--- START ---
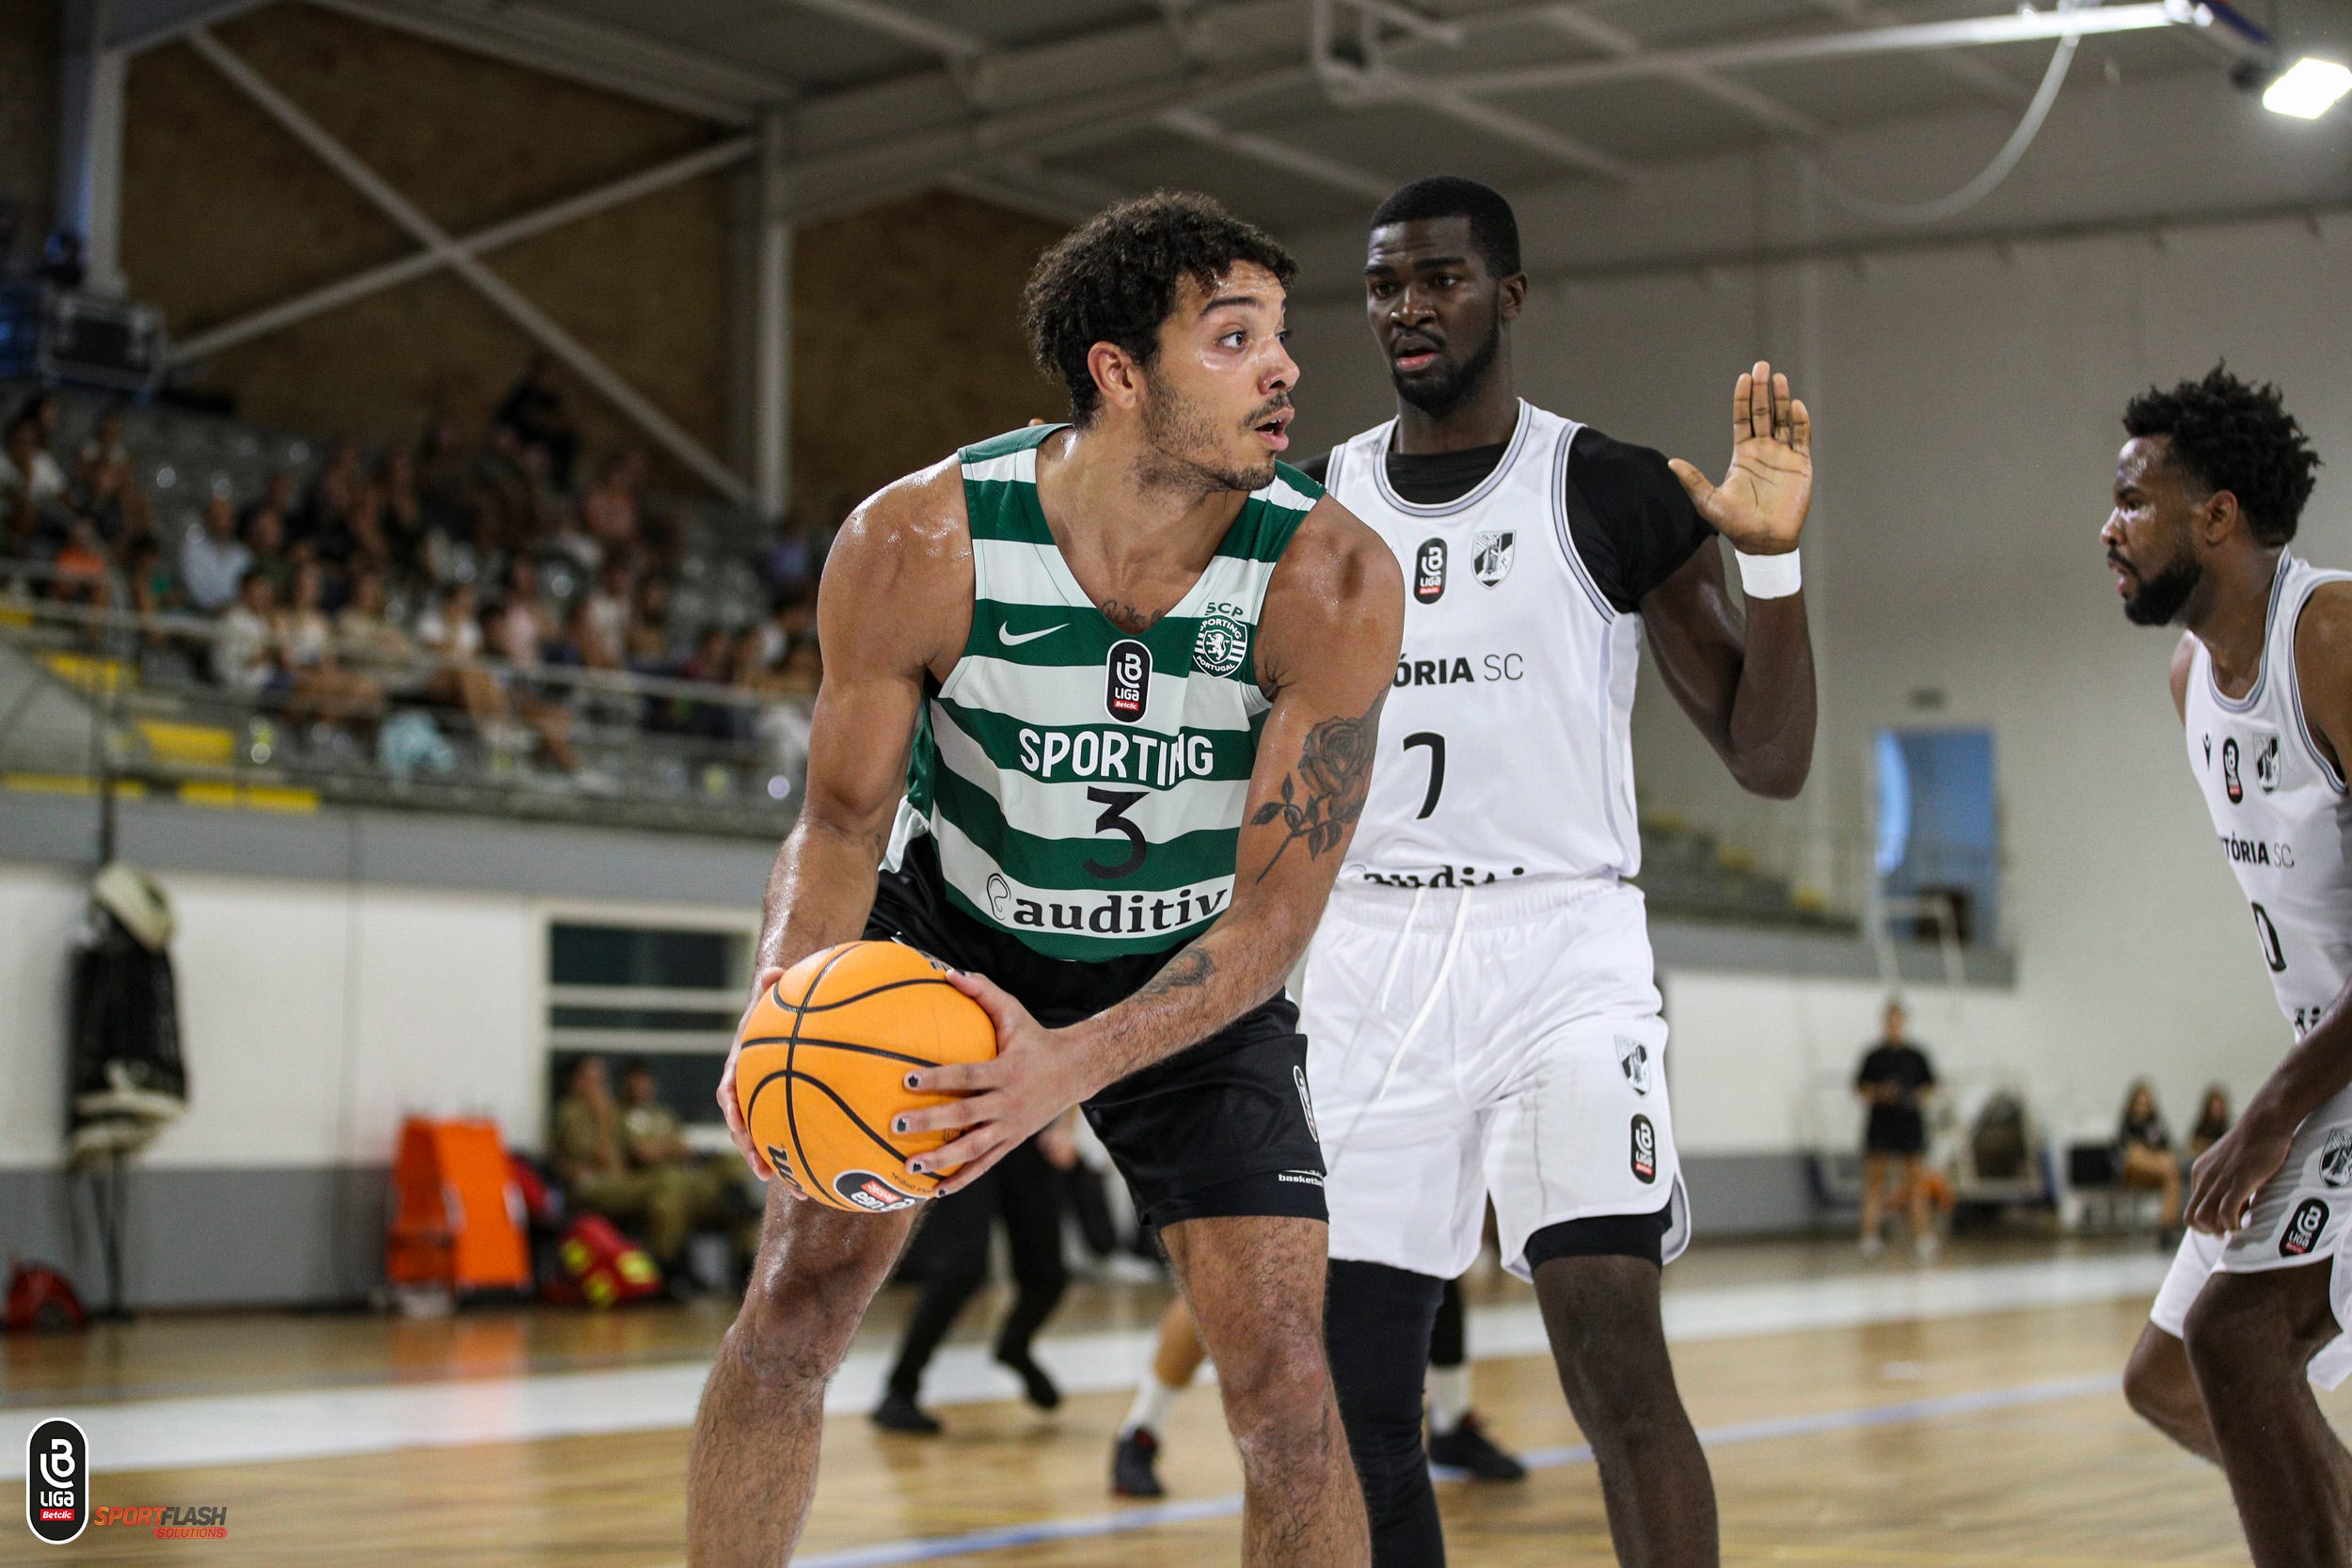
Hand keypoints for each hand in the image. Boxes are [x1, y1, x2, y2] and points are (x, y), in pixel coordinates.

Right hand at [716, 966, 800, 1192]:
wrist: (780, 1022)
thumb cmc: (775, 1010)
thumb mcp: (771, 997)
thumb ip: (771, 987)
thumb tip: (774, 971)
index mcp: (739, 1072)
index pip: (730, 1096)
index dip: (734, 1114)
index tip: (740, 1127)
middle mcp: (749, 1096)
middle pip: (746, 1130)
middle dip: (754, 1153)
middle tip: (767, 1172)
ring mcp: (767, 1108)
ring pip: (769, 1143)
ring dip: (782, 1167)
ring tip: (802, 1191)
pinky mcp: (788, 1114)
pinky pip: (795, 1138)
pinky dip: (809, 1156)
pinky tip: (833, 1175)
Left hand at [895, 970, 1086, 1194]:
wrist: (1076, 1071)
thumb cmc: (1035, 1038)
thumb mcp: (1014, 1012)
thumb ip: (983, 991)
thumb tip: (947, 972)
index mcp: (1006, 1071)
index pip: (967, 1075)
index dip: (938, 1077)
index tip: (906, 1079)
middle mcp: (1009, 1102)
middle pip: (965, 1114)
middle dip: (931, 1120)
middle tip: (896, 1124)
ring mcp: (1011, 1127)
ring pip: (974, 1148)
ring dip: (942, 1159)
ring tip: (910, 1166)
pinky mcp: (1012, 1142)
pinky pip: (985, 1165)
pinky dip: (962, 1179)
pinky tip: (936, 1190)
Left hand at [1667, 360, 1812, 556]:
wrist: (1764, 541)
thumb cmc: (1736, 524)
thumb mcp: (1709, 501)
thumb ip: (1693, 480)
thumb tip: (1671, 462)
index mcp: (1743, 454)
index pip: (1743, 419)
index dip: (1743, 398)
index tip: (1743, 377)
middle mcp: (1763, 450)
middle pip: (1764, 412)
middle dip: (1762, 390)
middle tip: (1762, 366)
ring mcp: (1783, 455)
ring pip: (1783, 420)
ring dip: (1781, 399)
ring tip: (1778, 378)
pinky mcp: (1801, 464)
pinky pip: (1802, 438)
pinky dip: (1800, 422)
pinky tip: (1796, 407)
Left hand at [2184, 1107, 2295, 1235]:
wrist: (2264, 1122)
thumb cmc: (2254, 1143)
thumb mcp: (2231, 1163)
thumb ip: (2227, 1182)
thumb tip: (2235, 1208)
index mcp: (2200, 1172)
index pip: (2191, 1209)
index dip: (2204, 1224)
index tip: (2222, 1228)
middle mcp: (2205, 1177)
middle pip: (2193, 1217)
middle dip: (2208, 1231)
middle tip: (2228, 1233)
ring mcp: (2220, 1179)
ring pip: (2205, 1217)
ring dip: (2219, 1230)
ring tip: (2236, 1229)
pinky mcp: (2239, 1180)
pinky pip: (2226, 1212)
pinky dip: (2232, 1225)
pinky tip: (2243, 1225)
--- END ---
- [AIM OF THE EXERCISE] Above are records with pictures; repeat them exactly, but without the pictures.

- [COMPLETED EXERCISE]
Hand keypoints for each hand in the image. Boxes are [x1, y1, x2, y2] and points are (x, y), in pixel coordinates.

Right hand at [716, 966, 800, 1192]:
wrist: (780, 1022)
thumb cmc: (775, 1010)
thumb mcp: (771, 997)
thumb ip: (771, 987)
thumb tip: (774, 971)
index mcp: (739, 1072)
index pip: (730, 1096)
index dip: (734, 1114)
index tip: (740, 1127)
middle mcp: (749, 1096)
middle pip: (746, 1130)
middle dip: (754, 1153)
middle tip: (767, 1172)
ring mcp: (767, 1108)
ring pip: (769, 1143)
ring dip: (782, 1167)
ring tip: (802, 1191)
pinky mcp: (788, 1114)
pinky pip: (795, 1138)
pinky dip: (809, 1156)
pinky tip: (833, 1175)
Left hand at [895, 970, 1086, 1194]:
wrist: (1076, 1071)
thumb cmc: (1035, 1038)
thumb mcp: (1014, 1012)
thumb ip: (983, 991)
thumb tip: (947, 972)
index mcp: (1006, 1071)
index pip: (967, 1075)
index dip: (938, 1077)
index tip: (906, 1079)
middle mcp: (1009, 1102)
middle pip: (965, 1114)
middle dip: (931, 1120)
middle tip: (896, 1124)
ring mcp: (1011, 1127)
ring pip: (974, 1148)
ring dip: (942, 1159)
ring tip: (910, 1166)
pinky mcp: (1012, 1142)
pinky pip: (985, 1165)
pinky dip: (962, 1179)
pinky tip: (936, 1190)
Left hand at [1667, 360, 1812, 556]:
wrist: (1764, 541)
thumb cmc: (1736, 524)
thumb mcp: (1709, 501)
thumb ip: (1693, 480)
thumb tip: (1671, 462)
index mcp: (1743, 454)
index pip: (1743, 419)
index dip: (1743, 398)
index tip: (1743, 377)
middle mcp: (1763, 450)
middle pip: (1764, 412)
middle dip: (1762, 390)
middle tip: (1762, 366)
ring mcp: (1783, 455)
ring pip: (1783, 420)
ring dip: (1781, 399)
ring tip: (1778, 378)
pinky mcp: (1801, 464)
pinky pip: (1802, 438)
pinky dip: (1800, 422)
pinky tip: (1796, 407)
Left hand at [2184, 1107, 2295, 1235]:
wrist: (2264, 1122)
thumb cmc: (2254, 1143)
thumb mcp: (2231, 1163)
thumb ip: (2227, 1182)
thumb tip: (2235, 1208)
index mcp: (2200, 1172)
index pip: (2191, 1209)
index dip: (2204, 1224)
index tip: (2222, 1228)
middle mcp: (2205, 1177)
middle pip: (2193, 1217)
middle dip: (2208, 1231)
middle tip: (2228, 1233)
ring mcp: (2220, 1179)
ring pip: (2205, 1217)
ring dip: (2219, 1230)
ring tip: (2236, 1229)
pinky mcp: (2239, 1180)
pinky pip: (2226, 1212)
pinky dip: (2232, 1225)
pinky tip: (2243, 1225)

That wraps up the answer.